Consejo N° 0014 - Si puedes Soñarlo, puedes lograrlo

El famoso y mundialmente reconocido Walt Disney solía decir: “si puedes soñarlo, puedes lograrlo”.

A mis 7 años me gustaba dejar volar mi imaginación al contemplar las nubes, en mi mente iba recorriendo muchísimos países, países de los cuales sólo había leído en la vieja enciclopedia Temática de 14 grandes tomos, que devoré con placer durante unas vacaciones.

En mi sueño no existían límites, sabía que mi familia era muy pobre, pero también sabía que “si podía soñarlo, lo podía lograr”. Me imaginaba hablando ante grandes auditorios, me imaginaba a la gente riéndose, me imaginaba al público aplaudiendo mi trabajo, me imaginaba la filmación de mi labor y las fotos de rigor. Los programas de radio y las apariciones en TV, la cátedra universitaria, una inmensa y hermosa casa, una familia grande y unida. En mi sueño todo era perfecto.

En su libro Sincro destino, Deepack Chopra escribe que “nuestras intenciones claras son el camino para la realización de cualquier sueño que tengamos”.

Chopra sostiene que todo lo que hay que hacer es generar la intención, escribir nuestro deseo con toda claridad y el universo se hace cargo. Al igual que Paulo Coelho cuando escribe en “Cuando deseas alcanzar u obtener algo en la vida, el universo conspira para que lo logres.”

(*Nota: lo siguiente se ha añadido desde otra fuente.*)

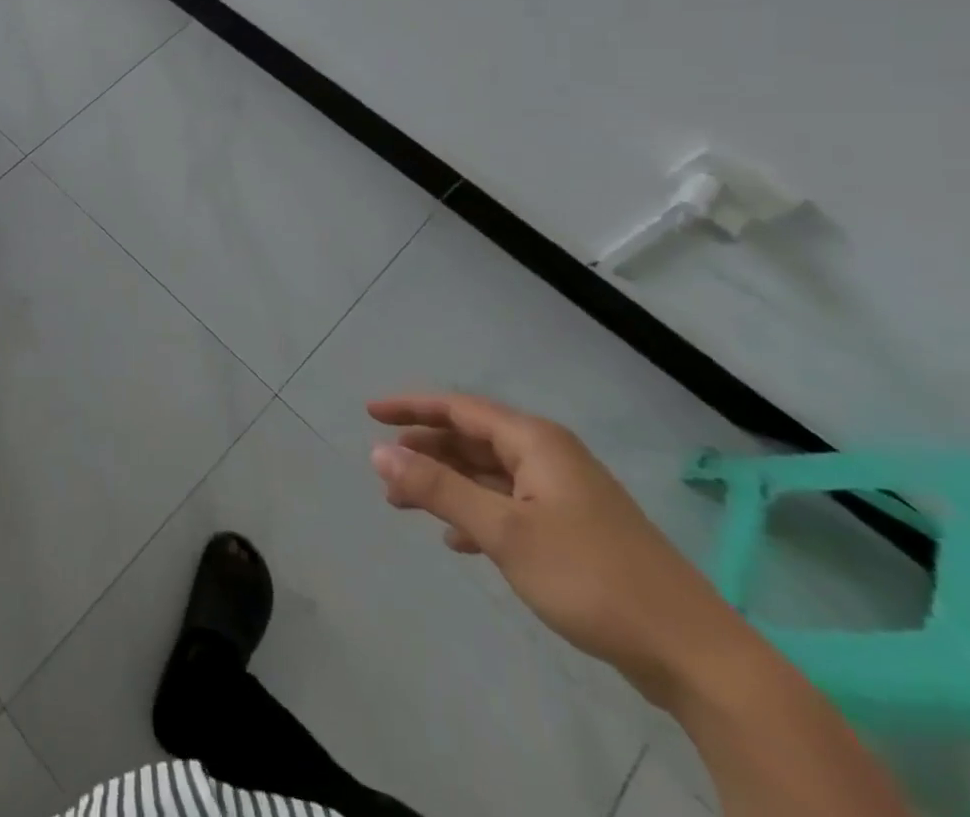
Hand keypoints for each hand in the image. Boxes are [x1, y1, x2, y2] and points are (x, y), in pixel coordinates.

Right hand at [367, 392, 745, 704]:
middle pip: (472, 439)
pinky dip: (476, 515)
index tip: (369, 413)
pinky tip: (456, 541)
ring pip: (488, 475)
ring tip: (404, 503)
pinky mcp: (575, 532)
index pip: (458, 408)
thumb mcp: (503, 531)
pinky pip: (509, 507)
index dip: (411, 407)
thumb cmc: (592, 578)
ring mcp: (565, 495)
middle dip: (425, 450)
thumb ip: (437, 487)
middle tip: (384, 467)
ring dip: (446, 485)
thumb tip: (377, 451)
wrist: (696, 657)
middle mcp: (550, 458)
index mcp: (536, 443)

Sin embargo, es esencial precisar que cuando pienses en tu sueño lo más importante es saber qué es lo que te motiva a lograrlo. El motivo debe ser noble y pasar la rigurosa prueba del amor. Tu sueño debe cumplirse sin que haya ningún perdedor. Tenlo muy presente!

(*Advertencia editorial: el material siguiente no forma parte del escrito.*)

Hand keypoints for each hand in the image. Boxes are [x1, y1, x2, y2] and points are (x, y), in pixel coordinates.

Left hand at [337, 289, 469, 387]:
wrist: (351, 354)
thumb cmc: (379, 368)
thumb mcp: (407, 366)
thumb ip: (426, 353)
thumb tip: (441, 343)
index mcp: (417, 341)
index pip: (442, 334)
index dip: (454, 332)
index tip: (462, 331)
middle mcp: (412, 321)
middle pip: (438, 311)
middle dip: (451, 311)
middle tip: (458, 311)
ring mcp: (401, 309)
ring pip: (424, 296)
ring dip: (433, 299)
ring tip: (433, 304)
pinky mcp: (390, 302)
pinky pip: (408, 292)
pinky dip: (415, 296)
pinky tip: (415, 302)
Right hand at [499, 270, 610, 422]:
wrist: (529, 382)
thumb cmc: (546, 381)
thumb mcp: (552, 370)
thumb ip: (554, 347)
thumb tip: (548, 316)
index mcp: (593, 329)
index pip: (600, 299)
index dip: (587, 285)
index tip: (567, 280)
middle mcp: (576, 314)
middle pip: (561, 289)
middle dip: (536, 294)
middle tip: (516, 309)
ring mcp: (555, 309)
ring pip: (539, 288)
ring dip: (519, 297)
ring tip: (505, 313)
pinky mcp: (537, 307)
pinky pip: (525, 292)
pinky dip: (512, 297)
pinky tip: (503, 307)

Recuerda, tu sueño debe ser preciso. Permite que tu cuerpo y alma registren al detalle los sonidos, imágenes y sensaciones de logro y bienestar.

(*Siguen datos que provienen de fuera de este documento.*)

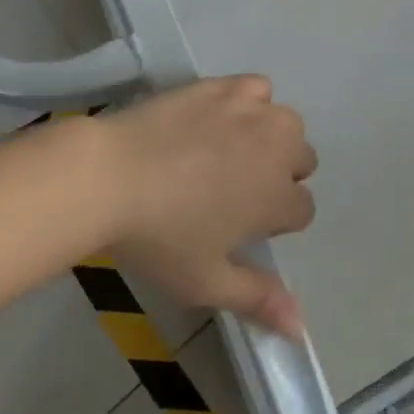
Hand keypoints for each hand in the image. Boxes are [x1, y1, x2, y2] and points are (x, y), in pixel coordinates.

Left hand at [96, 76, 316, 337]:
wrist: (110, 175)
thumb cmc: (158, 237)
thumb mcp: (205, 281)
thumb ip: (258, 299)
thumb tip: (301, 328)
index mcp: (276, 197)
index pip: (303, 209)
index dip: (276, 223)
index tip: (243, 229)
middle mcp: (278, 148)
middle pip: (303, 160)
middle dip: (280, 177)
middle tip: (234, 193)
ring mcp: (253, 112)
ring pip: (287, 124)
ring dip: (272, 139)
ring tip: (232, 154)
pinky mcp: (227, 86)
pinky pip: (258, 88)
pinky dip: (250, 102)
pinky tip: (223, 118)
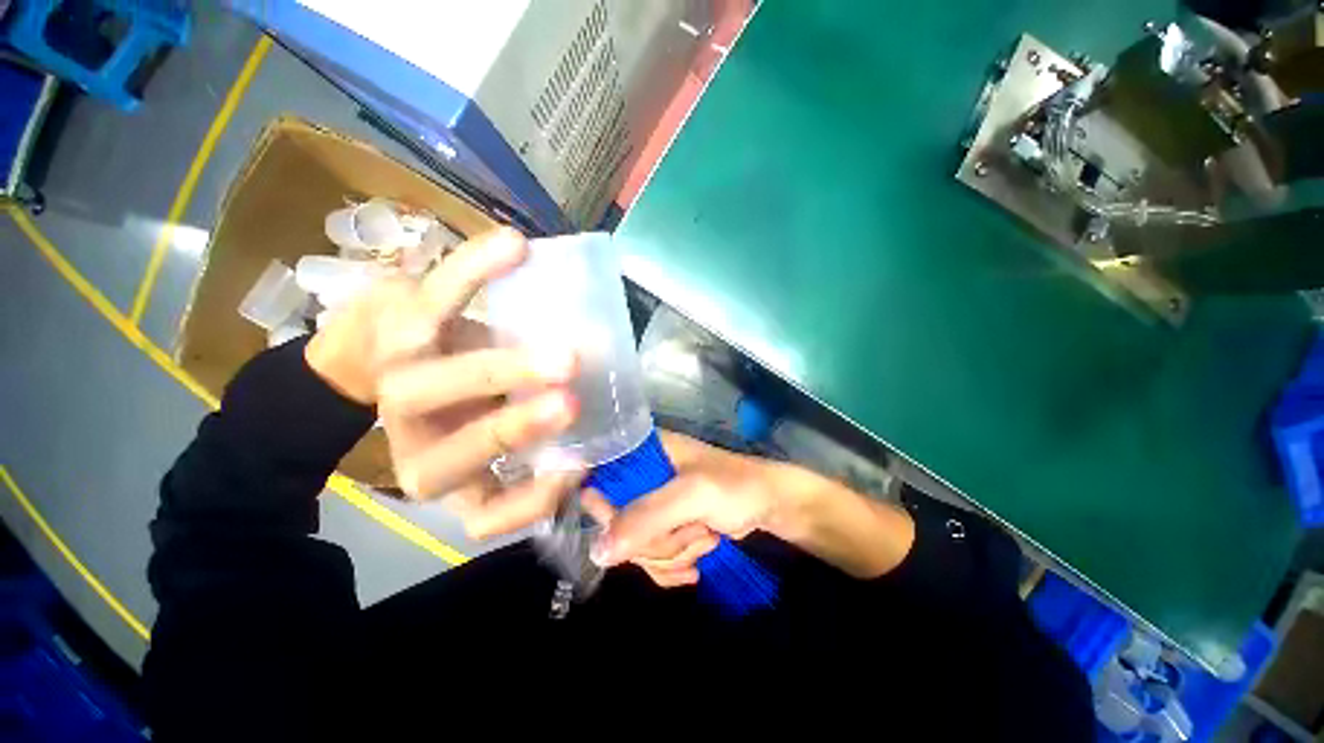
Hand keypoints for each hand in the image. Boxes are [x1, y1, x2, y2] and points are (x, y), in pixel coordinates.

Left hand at [306, 228, 584, 538]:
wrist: (382, 355)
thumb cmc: (460, 401)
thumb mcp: (500, 432)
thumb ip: (543, 441)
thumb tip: (597, 439)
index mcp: (449, 472)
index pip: (490, 512)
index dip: (537, 497)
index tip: (580, 464)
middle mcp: (419, 439)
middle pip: (463, 447)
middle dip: (519, 427)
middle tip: (572, 399)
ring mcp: (404, 378)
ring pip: (439, 382)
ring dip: (504, 366)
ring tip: (562, 354)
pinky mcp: (402, 323)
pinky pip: (439, 296)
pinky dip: (475, 270)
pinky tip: (516, 247)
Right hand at [582, 432, 808, 586]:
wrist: (769, 505)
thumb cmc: (734, 487)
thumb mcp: (692, 495)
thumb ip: (647, 517)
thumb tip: (596, 551)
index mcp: (642, 452)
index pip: (599, 477)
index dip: (604, 507)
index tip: (627, 528)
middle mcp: (641, 476)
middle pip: (616, 522)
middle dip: (656, 540)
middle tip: (690, 530)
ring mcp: (652, 504)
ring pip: (634, 546)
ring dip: (671, 553)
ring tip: (704, 536)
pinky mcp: (665, 527)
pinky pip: (649, 559)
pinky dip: (672, 567)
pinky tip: (696, 563)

Tu espíritu no tiene límites. Genera opciones y actúa como si todo se pudiera alcanzar. Como si tuvieras todo el dinero del mundo, todo el tiempo del mundo. Los límites son tus propios pensamientos negativos, las dudas que tu mismo coloques, las preocupaciones y miedos que siembres en tu mente.

Para que tus deseos se cumplan, debes trabajar en armonía con los principios de la vida: amor, sabiduría, voluntad, orden, misericordia, paciencia y firmeza.

Por último, debes tener cuidado con lo que piensas; por ejemplo, si cuando te levantas en la mañana lo primero que te viene a la mente es: “Maldita sea, tengo que ir a trabajar (o a estudiar) ¡qué flojera!”, el resultado será que el resto del día estarás con flojera y de mal humor. En cambio, si cuando te levantas piensas: “Gracias Dios mío, otro día para ser feliz y hacer felices a los demás”, el resultado será un día extraordinario.

Tus sueños se construyen día a día.

Estimado amigo, deja volar tu imaginación, escribe tu sueño al detalle, no te pongas límites. Dios no conoce de preocupaciones, de miedos o dudas. Afina tus sentidos para la vida real, te darás cuenta que la vida es bella y que existen otros sonidos, colores y fragancias.